While the LEM is based on the considerations within the formalism of amorphous track structure and predicts a variation of β with LET [10], the MKM [12, 13] assumes a fixed β value for all LET. A ‘saturation correction’ at very high LET in the ‘overkill effect’ is taken into account in both models, but acts only on the α term in the MKM, leaving β constant even at high LET values. As can be seen in Fig. 8 the LEM does reveal a sudden decrease of the β term and even predicts the correct ordering, i.e. for HSG cells the falloff takes place at lower LET compared with V79 cells. While the ordering is correct, the absolute LET values for the decrease in β are not predicted correctly. Furthermore, the β term is underestimated for the lower to intermediate LET range. For obtaining the simulation results shown, we used an economic LEM algorithm, deriving the properties of the cell line after ion irradiation from the action of single hits [10]. A full Monte Carlo simulation of the damage induction processes involved in the LEM helps to partially overcome these shortcomings, allowing also a small initial increase of β/βγ [104]. We plan to discuss this improvement in more detail in a separate publication. The RMF model (in combination with a Monte Carlo model for simulating aspects of track structure) predicts continuously increasing characteristics, which does not seem to be dependent on the cell line. In particular for the high LET regime this leads to a large overestimate of the β values. Possible reasons are discussed by the founders of the model [106]. To summarize, none of the models is able to predict the characteristics of the β term in full correspondence with the data, justifying the ongoing concentrated development in RBE models. However, in the context of the focus of this paper it becomes clear that databases generally are a powerful tool for model testing. As has been shown here the PIDE can be used conveniently to exploit the limits of RBE-predicting models. Likewise, the fluctuations in RBE observed in the database give insight into the accuracy level one can expect when applying RBE models to individual survival experiments [104].

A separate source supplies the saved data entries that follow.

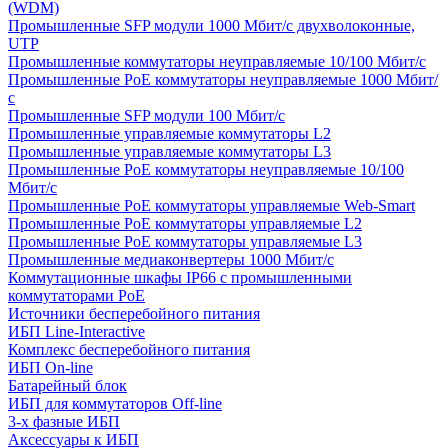
(WDM)
Промышленные SFP модули 1000 Мбит/c двухволоконные,
UTP
Промышленные коммутаторы неуправляемые 10/100 Мбит/с
Промышленные PoE коммутаторы неуправляемые 1000 Мбит/
с
Промышленные SFP модули 100 Мбит/c
Промышленные управляемые коммутаторы L2
Промышленные управляемые коммутаторы L3
Промышленные PoE коммутаторы неуправляемые 10/100
Мбит/с
Промышленные PoE коммутаторы управляемые Web-Smart
Промышленные PoE коммутаторы управляемые L2
Промышленные PoE коммутаторы управляемые L3
Промышленные медиаконвертеры 1000 Мбит/с
Коммутационные шкафы IP66 c промышленными
коммутаторами PoE
Источники бесперебойного питания
ИБП Line-Interactive
Комплекс бесперебойного питания
ИБП On-line
Батарейный блок
ИБП для коммутаторов Off-line
3-х фазные ИБП
Аксессуары к ИБП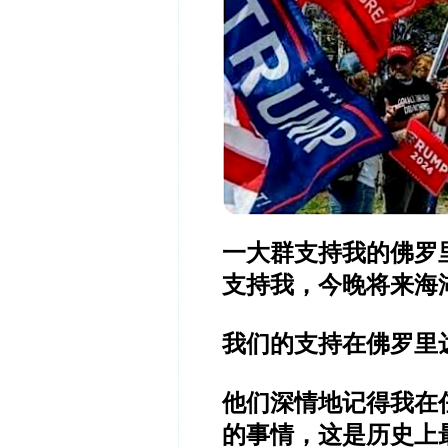
一大群支持我的佛罗
支持我，今晚将来海
我们的支持在佛罗里
他们深情地记得我在
的事情，这是历史上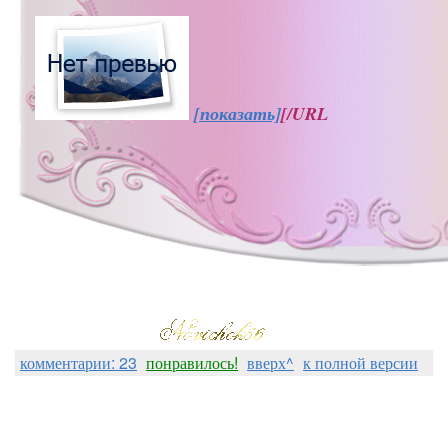
[показать]
[/URL
комментарии: 23
понравилось!
вверх^
к полной версии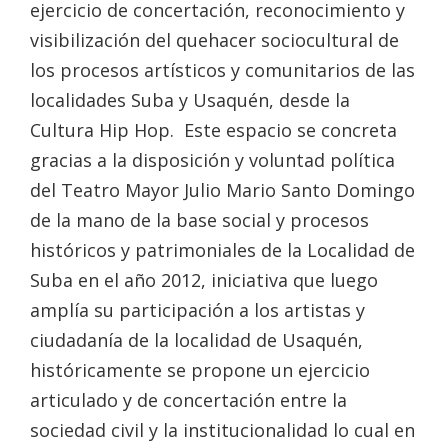
ejercicio de concertación, reconocimiento y
visibilización del quehacer sociocultural de
los procesos artísticos y comunitarios de las
localidades Suba y Usaquén, desde la
Cultura Hip Hop. Este espacio se concreta
gracias a la disposición y voluntad política
del Teatro Mayor Julio Mario Santo Domingo
de la mano de la base social y procesos
históricos y patrimoniales de la Localidad de
Suba en el año 2012, iniciativa que luego
amplía su participación a los artistas y
ciudadanía de la localidad de Usaquén,
históricamente se propone un ejercicio
articulado y de concertación entre la
sociedad civil y la institucionalidad lo cual en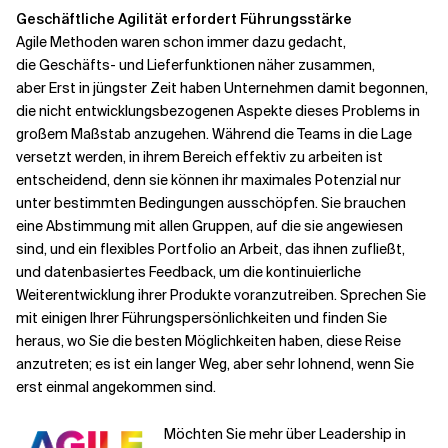
Geschäftliche Agilität erfordert Führungsstärke
Agile Methoden waren schon immer dazu gedacht,
die
Geschäfts- und Lieferfunktionen näher zusammen,
aber
Erst in jüngster Zeit haben Unternehmen damit begonnen,
die nicht entwicklungsbezogenen Aspekte dieses Problems in
großem Maßstab anzugehen.
Während die Teams in die Lage
versetzt werden, in ihrem Bereich effektiv zu arbeiten
ist
entscheidend, denn sie können ihr maximales Potenzial nur
unter bestimmten Bedingungen ausschöpfen. Sie brauchen
eine Abstimmung mit allen Gruppen, auf die sie angewiesen
sind, und ein flexibles Portfolio an Arbeit, das ihnen zufließt,
und datenbasiertes Feedback, um die kontinuierliche
Weiterentwicklung ihrer Produkte voranzutreiben. Sprechen Sie
mit einigen Ihrer Führungspersönlichkeiten und finden Sie
heraus, wo Sie die besten Möglichkeiten haben, diese Reise
anzutreten; es ist ein langer Weg, aber sehr lohnend, wenn Sie
erst einmal angekommen sind.
Möchten Sie mehr über Leadership in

Finally, from the discussed examples it becomes clear that the database is a powerful tool for revealing systematic properties of quantities relevant in radiobiology and therapy that may be hard to detect when reviewing a limited number of experiments only. We propose the PIDE as a standard data collection to benchmark RBE models and suggest that it is also suitable for comparing different models. From the PIDE one also can identify biological and/or physical parameters for which not so much experimental information has been available up to now and consequently further experimental work would be desirable, such as for Li, Be and B ions or for higher α/β values. We plan to share the content of the PIDE with the community and put the data on the research section (modelling group) of the website of the GSI biophysics department, where they can be downloaded after contacting the authors to obtain access. In the future we plan to maintain the PIDE continuously by inputting more data. For that reason, we invite the researchers in the field to make us aware of any suitable dataset that is missing in the PIDE.

FUNDING

This work was partially supported by Siemens Healthcare, Erlangen, Germany.